Economic theories are infinite, but not the real world. Human communities are multi-dimensional and depend on nature’s provisions, environmental stability and sustainability. Basing population growth on the one dimension of economics is shallow policy and ignores human infrastructure and basic life-supporting needs, and the fact that even our resources boom will not last forever.

– Jennie Epstein, Little River

Skewed reasoning

Chris Berg refers to the “misanthropic views” of “stable population types”.

This is a bit like graziers being accused of cruelty to animals because they do not keep increasing stock numbers beyond the carrying capacity of their land; that anybody objects to industrial-scale battery farming is motivated by a hatred of chickens; or that the only people who do not hate cats are “cat ladies” who surround themselves with scores or even hundreds of increasingly emaciated, starving, disease-ridden and dying moggies.

– Ken Duxbury, East Kew

31/5:

Bye bye, boomers

Dick Smith (Comment, 30/5) makes some salient points about growth in Australia but misses one of the most important issues, boomers like him.

There is a demographic bulge in the population of taxpayers beginning to leave the workforce. Unlike millionaire Smith, they will need help (particularly with medical costs) from the increasingly smaller percentage of the population who will be income-earning and contributing.

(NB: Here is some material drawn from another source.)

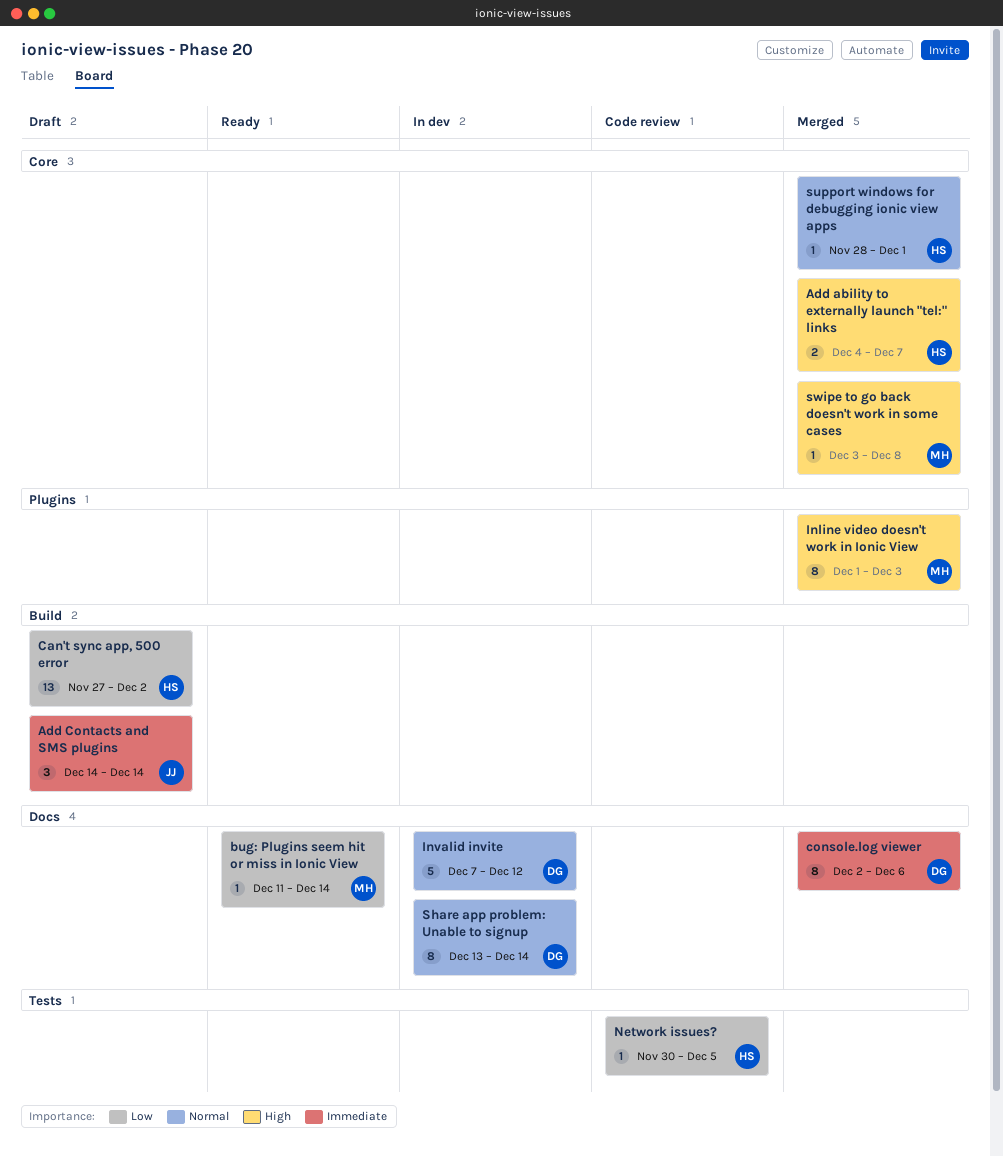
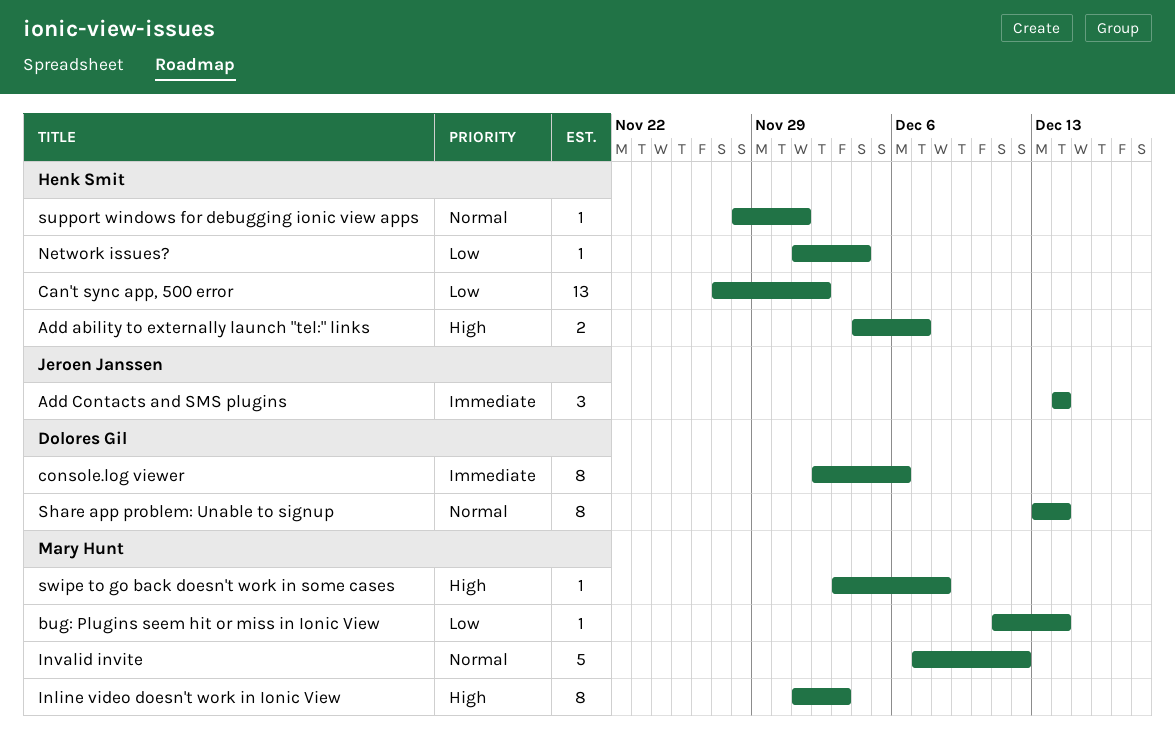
Invalid invite, owner: Dolores Gil -> Mary Hunt
Network issues?, start: Nov 30 -> Dec 1
Network issues?, due: Dec 5 -> Dec 4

There are several solutions: eliminate these burdens on the economy (unacceptable), decrease their entitlements (forcing the poorest into poverty and pain), increase taxation to maintain levels of care, turn our economy into a high-tech one where fewer workers have higher salaries to pay the needed taxes, import overseas workers to fill the gaps left by retirees and help pay for their deserved support.

– Lance Fishman, Upwey

Share the wealth

Thanks, Dick Smith, for daring to say aloud what we all knew, but were too embarrassed to admit. Of course overpopulation is the basic problem. The question is: what do we do about it? A one-child policy on the Chinese model? A global nuclear war? Perhaps we need an even more virulent form of the plague.

Apparently birthrates are highest where people are poorest. It might help to share the available wealth more equitably than we do. If only.

– Miles Maxwell, Newtown

2/6:

You’ll pay

The Committee for Melbourne highlighted why population growth is impoverishing us all. It is not a deficit in planning, but a lack of funds to build the planned infrastructure upgrades. It implies private investors will line up to pay, if it is planned.

They will only do so for a good return, which means citizens pay dearly in future instalments for what they have already paid for in past taxes: roads and rail to commute on, hospitals, schools and sewers.

While they’re still paying off today’s projects, citizens will be committing to more debt for the next phase of expansion, while commuting further and servicing even bigger mortgages. There is no happy ending, except for those in whose pockets the payments land – ably represented by the Committee for (the developers of) Melbourne.